Spectra plan calls for short passage through Nisga'a Lava Bed Memorial Provincial Park

TransCanada isn’t the only pipeline company considering a route through the Nisga’a Lava Bed Memorial Park as one way of getting natural gas from northeastern B.C. to a planned liquefied natural gas plant near Prince Rupert.

But Spectra Energy, which would build a 48-inch pipeline called the Westcoast Connector for the planned Prince Rupert LNG project owned by the BG Group, would mostly skirt the southern edge of the Class A park and go through the park for 1.2 kilometres beginning at a narrow point near the Hwy113 entry to the park, says company lands and environment manager Ken Berry.

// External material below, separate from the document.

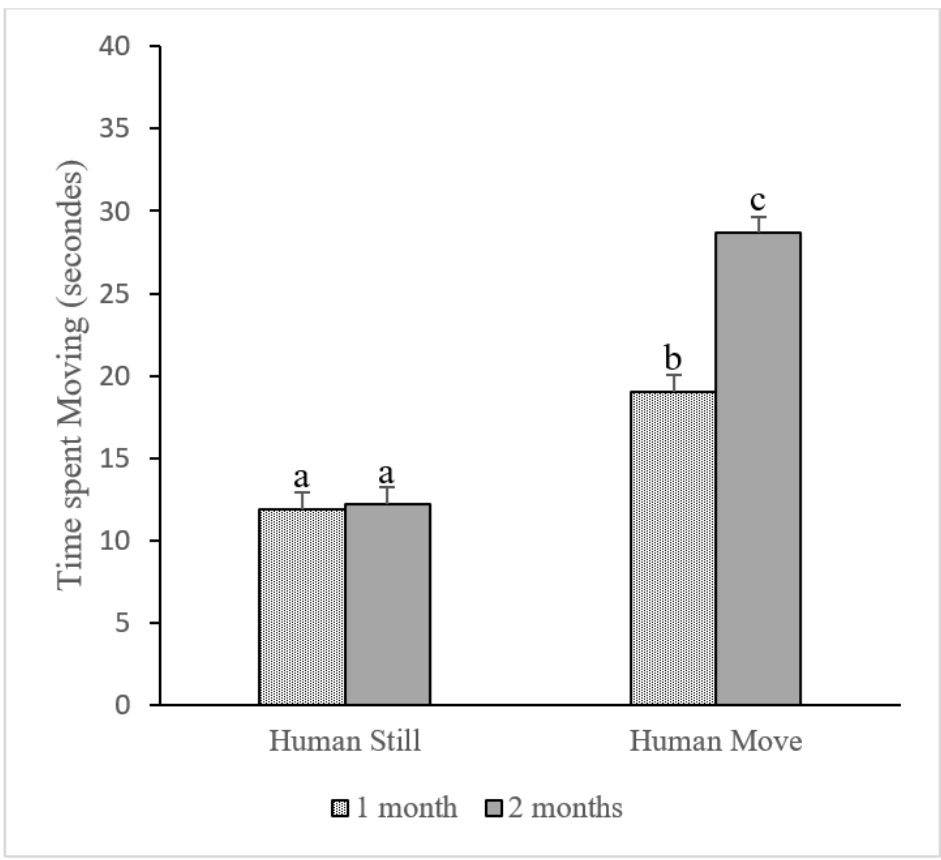
Figure 3. Time spent moving by the puppies. Puppies generally moved significantly more when the experimenter was walking compared to when she was still. The moving behavior of one- and two-month-old puppies did not differ when the experimenter was still (LME with permutation test, p > 0.05); however, it did significantly differ when she was moving (LME with permutation test, p = 0.000). Graphics represent means + standard errors (seconds). Different letters mean significant differences.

And unlike the Trans Canada plan which calls for digging a trench, placing in the pipe and then burying it, Spectra Energy would use horizontal drilling technology, leaving the surface undisturbed.

Spectra construction manager Drum Cavers, speaking at an information open house here June 4, said the Nisga’a Lisims Government has expressed a desire that a route along Hwy113 leading westward be considered, but that the company prefers the southern route.

“Right now what we have filed we come across the narrowest portion,” said Cavers of environmental filings made with the provincial government.

“What the concept was in the application was to drill underneath there to avoid disturbance to the surface,” added Errol Batchelor who is also a construction manager.

Spectra’s right-of-way, which is 55 metres wide, would then parallel the highway along with the TransCanada pipeline through the park.

It is also planning a route that would enable it to put in two 48-inch pipelines should any other LNG plant proposal in Prince Rupert surface. Spectra has yet to officially seek permission to drill through the park and both it and Trans Canada are now going through the public consultation part of their  environmental assessments.